Carbon substrates utilization determine antagonistic fungal-fungal interactions in root-associated fungi

Rosa Kemmerling¹Louise-Elisabeth Dintilhac¹Anouk Zancarini¹Alice Mataigne²Christophe Mougel^1*Nathan Vannier^1*

• ¹INRAE Bretagne Normandie, Le Rheu, France
• ²Institut de Recherche en Informatique et Systemes Aleatoires, Rennes, France

The assembly of the plant microbiome results from a complex network of interactions. The role of microbial taxa in shaping the microbiome has recently gained attention, emphasizing the competitive dynamics and chemical warfare occurring within this dynamic environment. Within and around the roots, microbe-microbe interactions are piloted by nutritional constraints that can be modulated by the host. In this context, while nutrient blocking and antimicrobial production have largely been described as competitive traits in bacterial taxa, the importance of fungal metabolism in determining fungal-fungal interactions remains largely unexplored.
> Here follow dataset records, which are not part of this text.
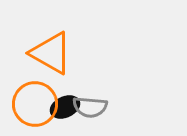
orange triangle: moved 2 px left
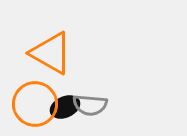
gray semicircle: moved 2 px up
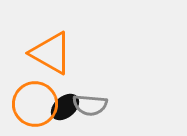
black ellipse: rotated 16 degrees counterclockwise
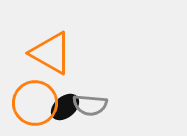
orange circle: moved 1 px up
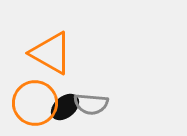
gray semicircle: moved 1 px right, 1 px up
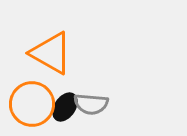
orange circle: moved 3 px left, 1 px down
black ellipse: rotated 16 degrees counterclockwise
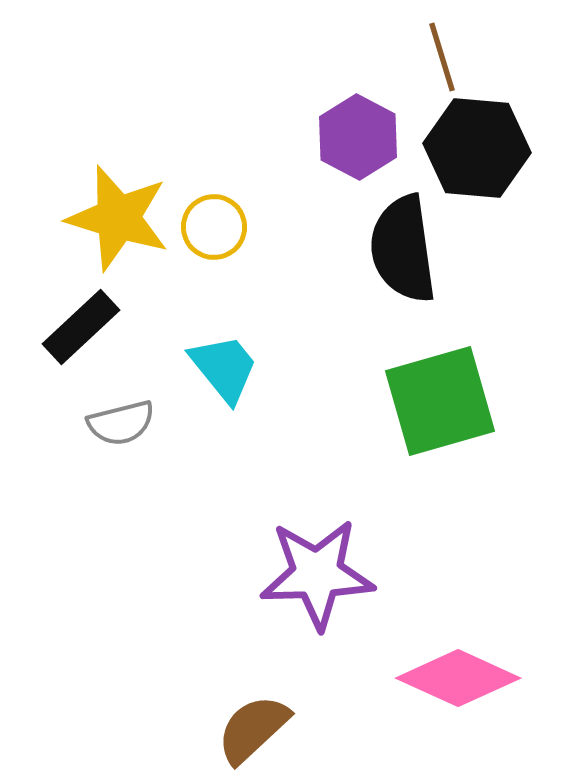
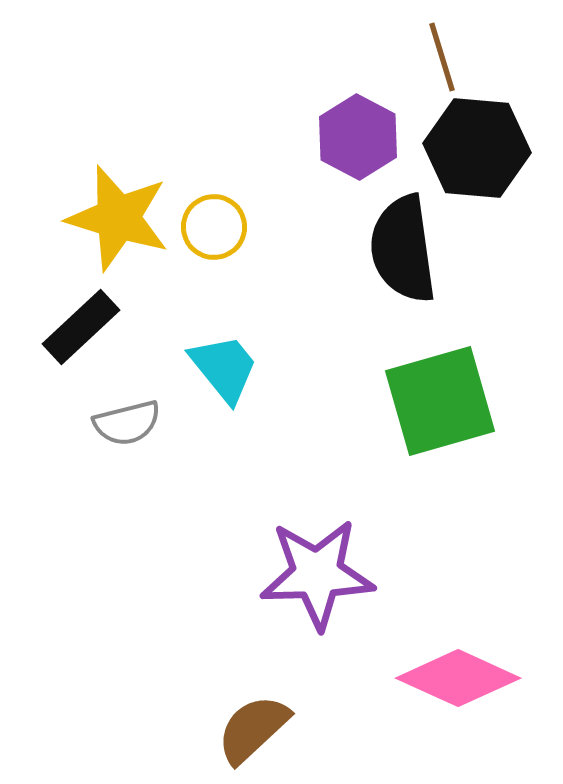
gray semicircle: moved 6 px right
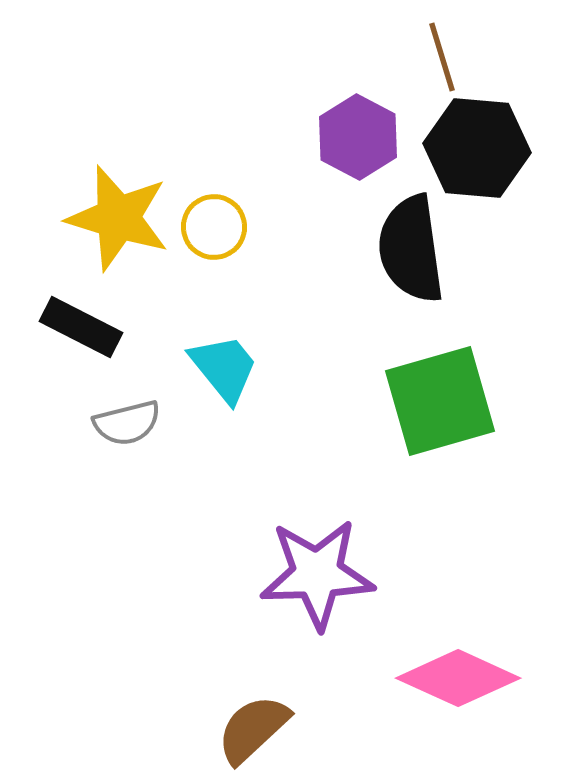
black semicircle: moved 8 px right
black rectangle: rotated 70 degrees clockwise
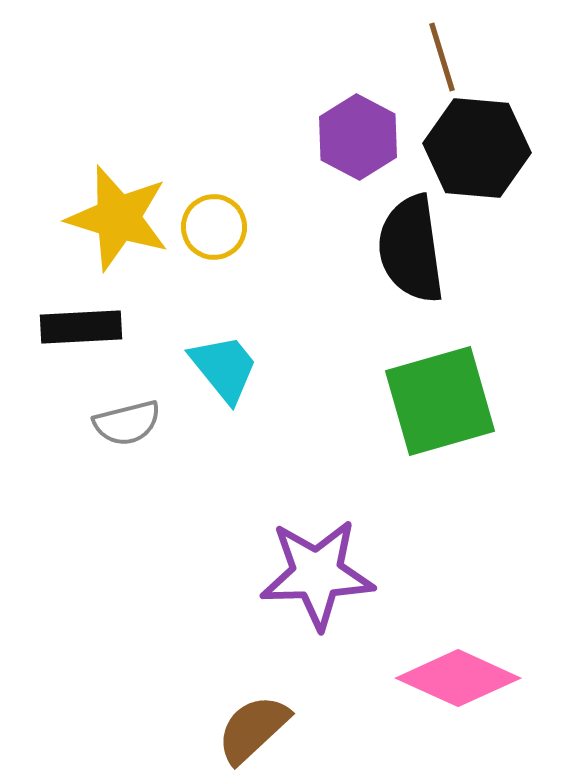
black rectangle: rotated 30 degrees counterclockwise
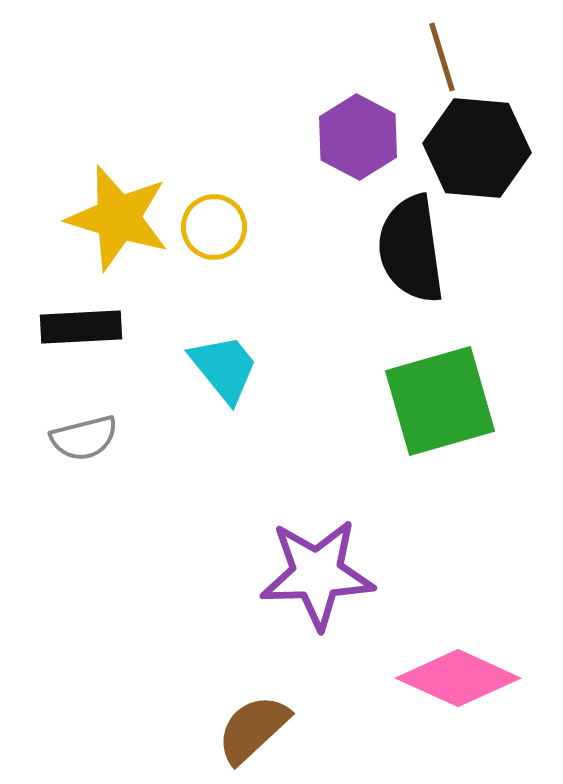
gray semicircle: moved 43 px left, 15 px down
In this work, we profiled the carbon substrate utilization of 91 root-associated fungal isolates from Brassica napus and Triticum aestivum and evaluated their antagonistic abilities against two agronomically relevant fungal competitors, Rhizoctonia solani and Fusarium graminearum. Our results indicate that fungi arbor contrasted carbon utilization profiles and strategies that are independent from the two host plant species tested, the plant compartment and the geographic region. Strikingly, specific carbon utilization signatures were associated with antagonistic abilities with antifungal-mediated antagonism characterized by higher utilization rates of diverse carbon substrates while direct competitive abilities were associated with lower utilization rates of fewer carbon substrates. Together with taxonomy-based predictions of antagonism-specific enzymatic reactions, these results suggest that carbon utilization profiles and enzymatic reactions prediction could be considered as markers of fungal antagonistic potential. From an ecological point of view, our results suggest that root-associated fungi have contrasted carbon usage strategies likely shaped by and determining fungal-fungal antagonistic interactions.